BLBG: Yen, Dollar Fall as Signs of Eased Slump Reduce Safety Demand
The yen and dollar fell against all of their major counterparts on speculation the global economy has seen the worst of its slump, sapping demand for a refuge.
The dollar and yen dropped for a second day against the euro as a report showing a plunge in the U.S. economy also indicated smaller stockpiles may set the stage for a return to growth in the second half of the year.
“The dollar is under pressure as the safe-haven flow is unwinding,” said Sebastien Galy, a currency strategist at BNP Paribas Securities SA in New York. “It points to more risk taking.”
The yen weakened 1 percent to 128.05 per euro at 9:26 a.m. in New York, from 126.79 yesterday. Japan’s currency slid 0.4 percent to 96.79 versus the dollar from 96.45. The dollar declined 0.6 percent to $1.3230 per euro from $1.3149.
U.S. gross domestic product decreased at an annual rate of 6.1 percent in the first quarter, after shrinking 6.3 percent in the final three months of 2008, the Commerce Department reported today in Washington. The median forecast of 71 economists surveyed by Bloomberg was for a decrease of 4.7 percent.
Companies trimmed stockpiles at a $103.7 billion annual rate last quarter, the biggest drop since records began in 1947. Excluding the reduction, the economy would have contracted at a 3.4 percent pace.
The Federal Reserve will keep its target lending rate in a range of zero to 0.25 percent at today’s conclusion of a two-day meeting, a separate Bloomberg survey showed. Policy makers will announce their decision at 2:15 p.m. in Washington.
Dollar Versus Euro
The dollar plunged 3.4 percent against the euro on March 18 as traders speculated the Fed’s purchase of up to $300 billion in Treasuries would debase the currency. It was the biggest drop in the greenback since the euro’s 1999 debut.
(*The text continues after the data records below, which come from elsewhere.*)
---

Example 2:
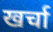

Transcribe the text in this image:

खर्चा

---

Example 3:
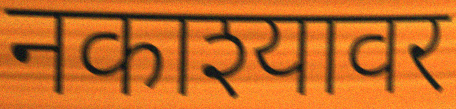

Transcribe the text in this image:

नकाश्यावर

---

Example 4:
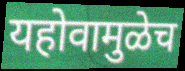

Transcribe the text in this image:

यहोवामुळेच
The euro rose earlier against the dollar and yen after an index of executive and consumer sentiment in the 16 nations that use the single currency increased to 67.2, the first increase since May 2008. The April reading was up from 64.7 in March.
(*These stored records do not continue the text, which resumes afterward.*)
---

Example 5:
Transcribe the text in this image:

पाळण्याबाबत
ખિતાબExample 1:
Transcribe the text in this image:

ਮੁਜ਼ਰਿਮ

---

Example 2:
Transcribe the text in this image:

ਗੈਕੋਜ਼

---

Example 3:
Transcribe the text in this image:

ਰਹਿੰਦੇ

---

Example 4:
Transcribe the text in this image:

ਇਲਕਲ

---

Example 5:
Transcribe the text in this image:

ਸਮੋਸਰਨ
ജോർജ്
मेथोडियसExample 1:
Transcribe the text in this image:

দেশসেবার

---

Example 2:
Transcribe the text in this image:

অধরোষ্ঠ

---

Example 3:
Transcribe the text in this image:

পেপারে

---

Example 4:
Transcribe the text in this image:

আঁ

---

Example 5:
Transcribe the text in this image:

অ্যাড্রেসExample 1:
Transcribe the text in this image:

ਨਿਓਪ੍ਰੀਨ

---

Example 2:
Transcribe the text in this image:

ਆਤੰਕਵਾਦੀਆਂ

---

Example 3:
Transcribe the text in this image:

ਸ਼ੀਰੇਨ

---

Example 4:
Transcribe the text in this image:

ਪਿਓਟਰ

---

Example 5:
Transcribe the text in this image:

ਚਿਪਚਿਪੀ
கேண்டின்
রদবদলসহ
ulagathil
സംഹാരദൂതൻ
The German economy, Europe’s biggest, will return to growth next year after its steepest decline since World War II, the government said today in an e-mailed statement. The economy will grow 0.5 percent in 2010 after contracting 6 percent this year, the government said.
The euro may be a “lot higher in 12 months” against the dollar as the U.S. is “engaging in a policy mix that will effectively debase” its currency, Citigroup Inc. said.
The dollar will weaken because the Fed “has eased rates more than the European Central Bank will and the U.S. has been more aggressive fiscally than the euro zone will be,” New York- based Tom Fitzpatrick and London-based Shyam Devani wrote in a note yesterday.
‘Debase the Dollar’
“The net result will effectively debase the dollar,” which is “not necessarily a bad thing,” Citigroup said.
The pound gained 0.5 percent to $1.4708 and 0.9 percent to 142.44 yen as better-than-expected earnings spurred gains in stock markets.
“Equity markets and stock futures are in positive territory,” said Masashi Kurabe, head of currency sales and trading at Bank of Tokyo-Mitsubishi UFJ Ltd. in Hong Kong. “This is causing selling of the yen.”
The Dow Jones Stoxx 600 Index added 1.1 percent, while the FTSE 100 Index of U.K. stocks gained 1.1 percent. The Standard & Poor’s 500 Index was 0.2 percent higher. The MSCI World Index rose 0.7 percent.
Siemens Profit
Operating profit at Siemens AG’s industry, energy and health-care units climbed to 1.84 billion euros ($2.43 billion) from 1.29 billion euros, the Munich-based company said today. Analysts in a Bloomberg survey predicted 1.65 billion euros.
DreamWorks Animation SKG Inc., the maker of ‘Shrek’ movies, said first-quarter profit more than doubled on theatrical and home-video sales from “Madagascar: Escape 2 Africa.”
Japan’s currency fell for the first time in nine days versus the South Korean won after the Bank of Korea said the current-account surplus, the broadest measure of trade, swelled to $6.65 billion last month, almost doubling from February. New Zealand’s exports surged 17 percent from the prior month, the first back-to-back increase since December 2007, the statistics bureau said.
“Overall the data are slightly more positive,” said Lee Wai Tuck, a currency strategist at Forecast Pte in Singapore. “This is weighing on the yen and the dollar.”